--- Document text ---

Jason> Logically, the two are the same; a class only has entries
Jason> in its vtable for functions it declares. The rest is just
Jason> sharing for optimization.
Yes -- but that's important, right?
I guess I'm not sure what it means to "logically" have a vtable; a
vtable is an extra-lingual construction. There are vtable entries for
any function in a class, or its primary bases.
>> I think your literal reading is correct though.
Jason> Meaning you agree that we can/should emit all thunks with
Jason> their functions?
We can, if we read it your way. But I think we trade away performance
when we do that, which was one of the major reasons for the whole
virtual-bases-can-be-primary thing. There seemed to me to be two
major benefits:
- Space (because we don't have to have another vptr)
- Time (because we don't have to convert to the virtual base to
do a virtual call)
You're proposing eliminating the second win, just to avoid emitting as
many thunks. But all the thunks are COMDAT and get smushed anyhow, so
what's the big deal? In the old ABI we generated lots more thunks
than we do now -- and even then thunk space was not a big deal for any
programs I was aware of.

--- Input data ---

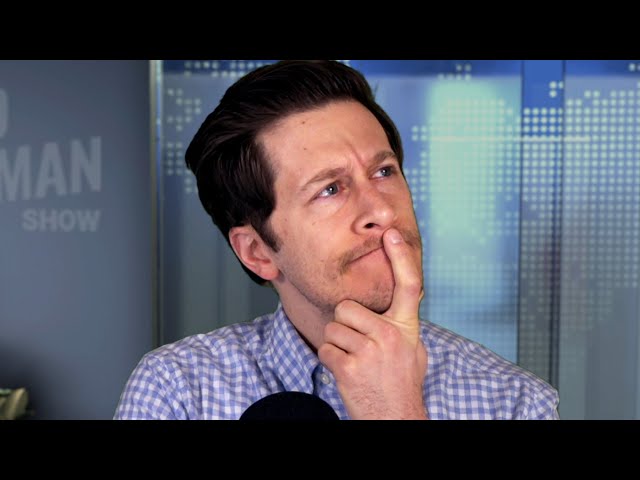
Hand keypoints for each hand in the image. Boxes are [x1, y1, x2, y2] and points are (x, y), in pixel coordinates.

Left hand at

---

Your tasks:
A – Answer these questions from the vtable discussion:
(i) According to Jason, a class has vtable entries only for which functions?
(ii) Which benefit is attributed to not needing another vptr?
(iii) What does the writer say all the thunks are?
B – Print the passage of the vtable discussion between "We can, if we" and "was aware of.", inclusive.
C – Write what follows the final sentence of the vtable discussion.

Answers provided:
A –
(i) The functions it declares.
(ii) Space.
(iii) COMDAT.

B –
We can, if we read it your way. But I think we trade away performance
when we do that, which was one of the major reasons for the whole
virtual-bases-can-be-primary thing. There seemed to me to be two
major benefits:
- Space (because we don't have to have another vptr)
- Time (because we don't have to convert to the virtual base to
do a virtual call)
You're proposing eliminating the second win, just to avoid emitting as
many thunks. But all the thunks are COMDAT and get smushed anyhow, so
what's the big deal? In the old ABI we generated lots more thunks
than we do now -- and even then thunk space was not a big deal for any
programs I was aware of.

C –
>> *My* beef with the thunk generation scheme (as you know :-) )
>> was that we didn't just generate thunks everywhere, in COMDAT,
>> and then allow implementations to DTRT by generating an
>> overriding strong symbol. Bizarre SCO linkers aside, I still
>> like that solution best...
Jason> How about GNU linkers? I don't think we give priority in
Jason> linkonce resolution to an instance which happens to contain
Jason> a non-weak symbol.
I thought we did. But, if we don't, we could. :-)
It seems like a sensible enough construct. In lots of places you say
"this is what to do if nobody says anything definitive". In at most
one place, you're allowed to say "this is the definitive answer".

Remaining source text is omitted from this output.